In the old days, it made a lot of sense to have hardware raid so that you could offload the work to a dedicated processor. It was still software raid, just on another piece of hardware.
Nowadays, software raid has almost no impact on the load of the system. It's just WAY simpler to use software raid, and most Linux distros will recognize a software raid volume from another system.
I manage dozens of machines with RAID 1 pairs. They read at the maximum speed that the hardware interface will allow on very busy systems. With two drives that both have grub installed and bootdegraded enabled the system boots up just fine with either drive missing. I can take one of the drives out and the system still runs, and put that drive in another system and mount it as a degraded raid array. I don't have to worry about a failed hardware controller and having to find the same one to put my drives in, it all just works.
Even better, these pairs used to read and write at the speed of a single drive, but in more recent versions of linux, it is smart enough to read from both drive in the pair as if they were RAID 0, doubling read speed, without any special hacks. (Thanks Kernel Team!!)

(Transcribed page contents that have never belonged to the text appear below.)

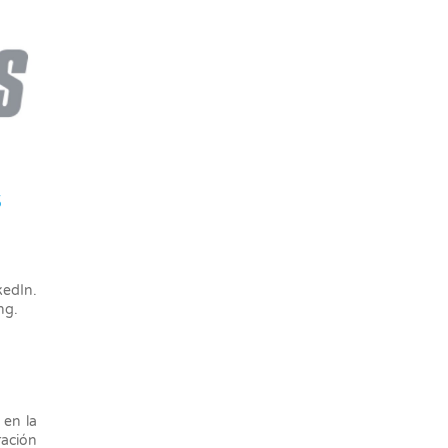
S
edIn.
ing.
 en la
ración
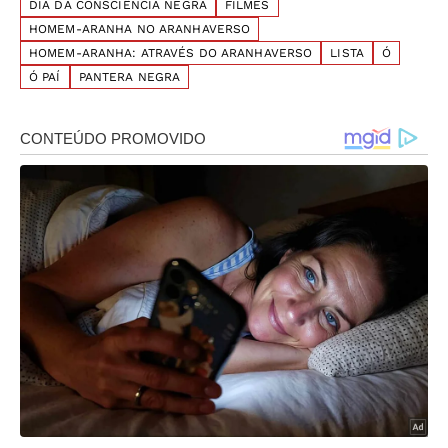
DIA DA CONSCIÊNCIA NEGRA
FILMES
HOMEM-ARANHA NO ARANHAVERSO
HOMEM-ARANHA: ATRAVÉS DO ARANHAVERSO
LISTA
Ó
Ó PAÍ
PANTERA NEGRA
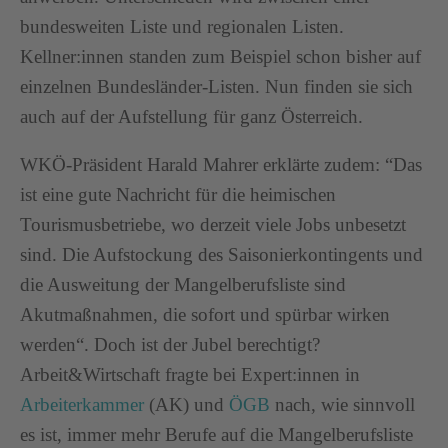
bundesweiten Liste und regionalen Listen.
Kellner:innen standen zum Beispiel schon bisher auf
einzelnen Bundesländer-Listen. Nun finden sie sich
auch auf der Aufstellung für ganz Österreich.
WKÖ-Präsident Harald Mahrer erklärte zudem: “Das
ist eine gute Nachricht für die heimischen
Tourismusbetriebe, wo derzeit viele Jobs unbesetzt
sind. Die Aufstockung des Saisonierkontingents und
die Ausweitung der Mangelberufsliste sind
Akutmaßnahmen, die sofort und spürbar wirken
werden“. Doch ist der Jubel berechtigt?
Arbeit&Wirtschaft fragte bei Expert:innen in
Arbeiterkammer
(AK) und
ÖGB
nach, wie sinnvoll
es ist, immer mehr Berufe auf die Mangelberufsliste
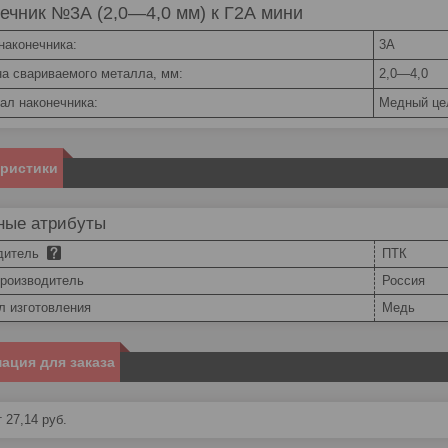
ечник №3А (2,0—4,0 мм) к Г2А мини
наконечника:
3А
а свариваемого металла, мм:
2,0—4,0
ал наконечника:
Медный це
еристики
ные атрибуты
дитель
ПТК
производитель
Россия
л изготовления
Медь
ация для заказа
 27,14
руб.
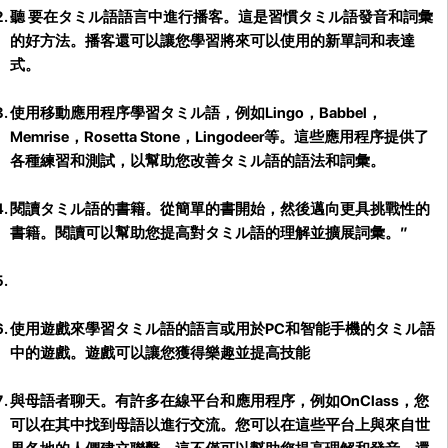
聽 要在タミル語語言中進行播客。
這是習慣タミル語發音和詞彙
的好方法。播客還可以讓您學習將來可以使用的新單詞和表達
式。
使用移動應用程序學習タミル語，例如Lingo，Babbel，
Memrise，Rosetta Stone，Lingodeer等。這些應用程序提供了
各種練習和測試，以幫助您改善タミル語的語法和詞彙。
閱讀タミル語的書籍。
從簡單的書開始，然後邁向更具挑戰性的
書籍。閱讀可以幫助您提高對タミル語的理解並擴展詞彙。”
使用遊戲來學習タミル語的語言
或用於PC和智能手機的タミル語
中的遊戲。遊戲可以讓您獲得樂趣並提高技能
與母語者聊天
。有許多在線平台和應用程序，例如OnClass，您
可以在其中找到母語以進行交流。您可以在這些平台上與來自世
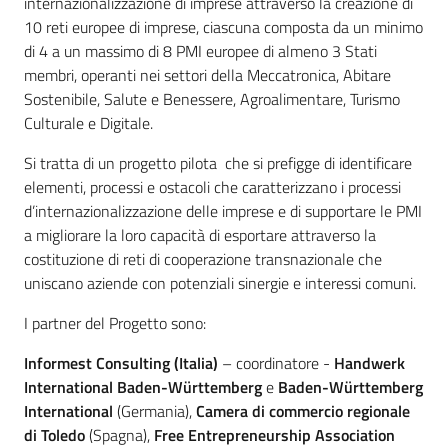
internazionalizzazione di imprese attraverso la creazione di
lavoro
10 reti europee di imprese, ciascuna composta da un minimo
di 4 a un massimo di 8 PMI europee di almeno 3 Stati
membri, operanti nei settori della Meccatronica, Abitare
Promozione
Sostenibile, Salute e Benessere, Agroalimentare, Turismo
e
Culturale e Digitale.
Innovazione
Si tratta di un progetto pilota che si prefigge di identificare
elementi, processi e ostacoli che caratterizzano i processi
d’internazionalizzazione delle imprese e di supportare le PMI
Internazionalizzazione
a migliorare la loro capacità di esportare attraverso la
delle
costituzione di reti di cooperazione transnazionale che
Imprese
uniscano aziende con potenziali sinergie e interessi comuni.
I partner del Progetto sono:
Chi
Informest Consulting (Italia)
– coordinatore -
Handwerk
siamo
International Baden-Württemberg
e
Baden-Württemberg
International
(Germania),
Camera di commercio regionale
di Toledo
(Spagna),
Free Entrepreneurship Association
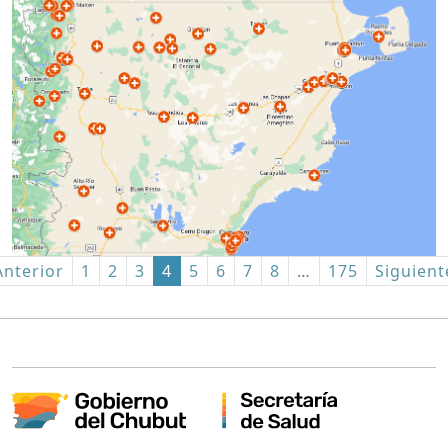
Anterior
1
2
3
4
5
6
7
8
…
175
Siguient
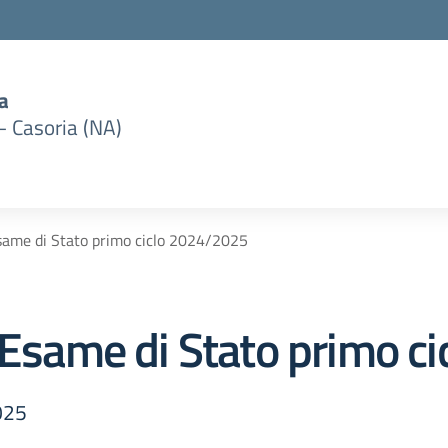
a
– Casoria (NA)
Esame di Stato primo ciclo 2024/2025
i Esame di Stato primo 
025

Hardware RAID is still good in the case where you want the OS to see the whole array as if its one single drive, such as for Windows or other less flexible OSs. But, if it's not linux, it's crap. So I run RAID volumes on my real metal, but anything else is virtualized and it sees its storage as one simple volume, and never has to know that the physical storage is actually redundant.
When a drive dies, which happens fairly often, it shows up on a dashboard and everything keeps right on running. I can put a new drive in when I'm ready, add it to the array, and it syncs right up. I don't trust hot swap so I bring the machine down, but otherwise it's just a quick reboot.
So, hardware raid adds complexity and reduces flexibility without giving me any real advantage.
And of course, RAID is not backup. Never say, "What would I do if I lose that volume?" Always assume you may lose that volume. Drives will die. Do regular syncs to another volume. I sync all my stuff to another volume, then sync that one. Not a mirror, just two different syncs. Two backups. One dies, use the other one. Nothing fancy. I never want to try to recover a lost volume. It's gone. No big deal. Build a new raid and restore. Move on with life.